In the fourth proportion of the in vitro experiments (Supplementary Fig. 4d), in order to verify the upstream and downstream relationship between ADAM17 and TRAF3, plasmid overexpressing ADAM17 (oeA17) and negative control plasmid vectors (NC) were first transfected into NRCMs, respectively. After 24 h, these NRCMs were transfected with siRNA targeting TRAF3 (siTRAF3) and siNC, respectively. Finally, NRCMs were treated with 1 μM DOX for 24 h before cell collection.

In the fifth proportion of the in vitro experiment (Supplementary Fig. 13a), to determine the optimal dose of TNF-α treatment for NRCMs, we treated the cells with different concentrations of TNF-α for 24 h, and selected the optimal concentration for subsequent experiments.

In the sixth proportion of the in vitro experiments (Supplementary Fig. 13b), to verify whether TNF-α induces downstream TRAF3 expression via TNFR, infliximab (MCE, USA), a chimeric monoclonal IgG1 antibody that specifically binds to TNF-α, was used to block the interaction of TNF-α with TNFR, and NRCMs were treated with NS, 10 μM TNF-α or 10 μM TNF-α + infliximab, respectively.

In the seventh proportion of the in vitro experiments (Supplementary Fig. 13c), to ascertain whether doxorubicin induces cardiac injury via upregulating TNF-α–TNFR signaling, NRCMs were pretreated with infliximab for 24 h before doxorubicin treatment, and then treated with DMSO, 1 μM DOX or 1 μM DOX + infliximab, respectively, for 24 h before cell collection.
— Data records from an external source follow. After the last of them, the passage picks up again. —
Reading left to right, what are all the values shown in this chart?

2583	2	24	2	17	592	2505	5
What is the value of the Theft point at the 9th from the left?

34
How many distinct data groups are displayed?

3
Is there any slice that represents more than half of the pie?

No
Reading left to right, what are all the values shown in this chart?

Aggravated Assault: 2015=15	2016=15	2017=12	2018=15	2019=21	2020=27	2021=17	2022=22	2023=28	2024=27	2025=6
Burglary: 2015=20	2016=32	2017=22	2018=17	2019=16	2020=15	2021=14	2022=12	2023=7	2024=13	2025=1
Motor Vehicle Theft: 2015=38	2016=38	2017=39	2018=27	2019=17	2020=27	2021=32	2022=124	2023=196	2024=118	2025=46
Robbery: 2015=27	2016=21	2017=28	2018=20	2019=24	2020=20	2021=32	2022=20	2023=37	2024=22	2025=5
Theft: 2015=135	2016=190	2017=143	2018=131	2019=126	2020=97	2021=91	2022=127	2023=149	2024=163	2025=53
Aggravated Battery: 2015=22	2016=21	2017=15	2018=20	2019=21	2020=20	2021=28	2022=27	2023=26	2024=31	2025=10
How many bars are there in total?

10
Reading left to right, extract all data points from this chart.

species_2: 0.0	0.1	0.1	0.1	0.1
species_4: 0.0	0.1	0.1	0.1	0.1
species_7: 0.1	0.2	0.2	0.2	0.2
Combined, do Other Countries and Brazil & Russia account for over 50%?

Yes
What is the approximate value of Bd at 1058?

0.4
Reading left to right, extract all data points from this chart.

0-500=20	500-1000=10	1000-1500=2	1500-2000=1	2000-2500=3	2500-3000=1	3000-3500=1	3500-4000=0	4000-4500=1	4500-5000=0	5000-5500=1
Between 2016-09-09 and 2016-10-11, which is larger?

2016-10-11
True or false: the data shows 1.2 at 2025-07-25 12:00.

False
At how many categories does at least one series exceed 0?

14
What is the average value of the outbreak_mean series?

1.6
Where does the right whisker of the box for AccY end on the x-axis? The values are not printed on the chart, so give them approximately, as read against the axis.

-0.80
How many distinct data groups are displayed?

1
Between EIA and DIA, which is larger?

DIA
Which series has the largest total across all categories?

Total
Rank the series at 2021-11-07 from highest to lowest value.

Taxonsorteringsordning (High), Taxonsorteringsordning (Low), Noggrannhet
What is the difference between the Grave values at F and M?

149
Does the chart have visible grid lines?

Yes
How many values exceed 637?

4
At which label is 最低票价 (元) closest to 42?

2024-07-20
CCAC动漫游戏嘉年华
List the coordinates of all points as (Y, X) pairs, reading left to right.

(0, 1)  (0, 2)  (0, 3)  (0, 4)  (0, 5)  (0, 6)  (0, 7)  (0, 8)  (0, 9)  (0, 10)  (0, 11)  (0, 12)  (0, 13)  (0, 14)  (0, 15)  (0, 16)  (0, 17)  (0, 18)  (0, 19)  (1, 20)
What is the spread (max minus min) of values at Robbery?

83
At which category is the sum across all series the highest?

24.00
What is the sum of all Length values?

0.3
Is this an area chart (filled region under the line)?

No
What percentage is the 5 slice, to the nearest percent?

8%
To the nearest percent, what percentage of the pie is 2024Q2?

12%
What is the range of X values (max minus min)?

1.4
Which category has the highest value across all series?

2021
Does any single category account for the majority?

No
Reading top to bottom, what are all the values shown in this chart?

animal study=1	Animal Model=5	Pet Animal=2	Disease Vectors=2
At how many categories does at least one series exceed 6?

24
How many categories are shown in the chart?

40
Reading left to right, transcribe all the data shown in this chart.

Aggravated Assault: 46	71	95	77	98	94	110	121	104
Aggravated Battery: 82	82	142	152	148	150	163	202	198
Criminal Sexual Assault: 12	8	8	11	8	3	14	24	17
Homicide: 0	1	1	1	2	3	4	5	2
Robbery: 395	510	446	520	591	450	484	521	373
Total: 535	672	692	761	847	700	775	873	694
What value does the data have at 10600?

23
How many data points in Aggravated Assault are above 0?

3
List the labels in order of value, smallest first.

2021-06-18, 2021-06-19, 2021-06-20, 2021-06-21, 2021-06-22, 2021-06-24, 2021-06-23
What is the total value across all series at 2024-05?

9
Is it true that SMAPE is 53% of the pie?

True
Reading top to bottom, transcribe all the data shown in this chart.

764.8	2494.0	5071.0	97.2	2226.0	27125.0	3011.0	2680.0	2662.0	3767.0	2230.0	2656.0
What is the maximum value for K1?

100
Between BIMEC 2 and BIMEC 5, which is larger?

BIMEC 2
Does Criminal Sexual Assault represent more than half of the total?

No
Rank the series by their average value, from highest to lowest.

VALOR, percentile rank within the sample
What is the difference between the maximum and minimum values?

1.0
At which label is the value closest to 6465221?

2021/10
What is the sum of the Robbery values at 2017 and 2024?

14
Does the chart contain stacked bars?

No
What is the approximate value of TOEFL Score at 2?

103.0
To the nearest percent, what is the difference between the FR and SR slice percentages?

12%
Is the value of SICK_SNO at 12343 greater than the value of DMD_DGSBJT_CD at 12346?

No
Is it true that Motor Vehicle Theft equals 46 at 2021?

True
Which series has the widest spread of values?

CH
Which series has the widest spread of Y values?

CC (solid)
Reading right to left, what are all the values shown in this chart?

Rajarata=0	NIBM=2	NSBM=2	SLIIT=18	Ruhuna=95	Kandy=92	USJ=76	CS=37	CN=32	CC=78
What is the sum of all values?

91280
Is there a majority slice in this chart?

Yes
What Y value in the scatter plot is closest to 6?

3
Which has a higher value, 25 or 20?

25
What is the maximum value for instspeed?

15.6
In the eighth proportion of the in vitro experiment (Supplementary Fig. 13d), in order to verify that the downstream MAPKs pathway was activated by TAK1, NRCMs were treated with DMSO, 1 μM DOX or 1 μM DOX + TAK1 inhibitor 5Z-7-ox (MCE, USA), respectively, for 24 h before cell collection.

Cell viability assay

NRCMs (4 × 103 cells/well) were cultured in a 96-well plate and exposed to different concentrations (0, 0.25, 0.5, 1, 2 and 4 μM) of DOX for 24 h and to 1 μM DOX for different durations (0, 6, 12, 18, 24 and 36 h). After cell treatment, the culture medium was changed with a fresh medium. Then, 10 μL of CCK-8 was added to the NRCMs and the cells were cultured for 1 h at 37 °C. Optical density (OD) at 450 nm was measured by a microplate reader (BioTek, VT, USA). Cell viability = (OD of DOX cells − OD of blank control)/(OD of normal cells − OD of blank control) × 100%.

Enzyme-linked immunosorbent assay (ELISA)

Serum TNF-α levels in mice were measured using a Mouse TNF-α ELISA Kit (ANRK, China). TNF-α levels in NRCMs culture supernatants were detected with a Rat TNF-α ELISA Kit (Proteintech, China).

ADAM17 activity assay

ADAM17 activity was measured in mouse heart tissue and NRCMs using SensoLyte 520 TACE activity assay kit (AnaSpec, Fremont, CA). The heart tissue sample and NRCMs sample were homogenized in Component C containing 0.1% Triton X-100, which were incubated on ice for 15 min followed by centrifugation at 2000 × g for 15 min, and then the supernatant was collected. The biological samples were put into the plate and incubated for 10 min, and then ADAM17 substrate solution was added and incubated for 30 min at 37 °C. Terminating solution was then added to each hole and the absorbance at 490 nm/520 nm was measured using a microplate reader. The activity of each sample was measured and calculated by the formula of the standard curve.

Statistical analysis

All data were presented as mean ± SEM. Shapiro–Wilk test was used to evaluate the normality distribution of the data. For the data with normal distribution, unpaired two-tailed Student’s t-test was used between two groups, and one-way ANOVA analysis followed by Tukey post-hoc test was performed among multiple groups. For data with a non-normal distribution, Mann–Whitney U test was used between two group comparisons, and Kruskal–Wallis test followed by Dunnett’s post-hoc test was used for multiple group comparisons. Kaplan–Meier curves and Log-Rank test were applied to assess animal survival data. In all statistical comparisons, p < 0.05 was considered statistically significant. All data analysis was performed using GraphPad Prism 8 (GraphPad, CA).

See Supplementary Materials for more details of experimental procedures.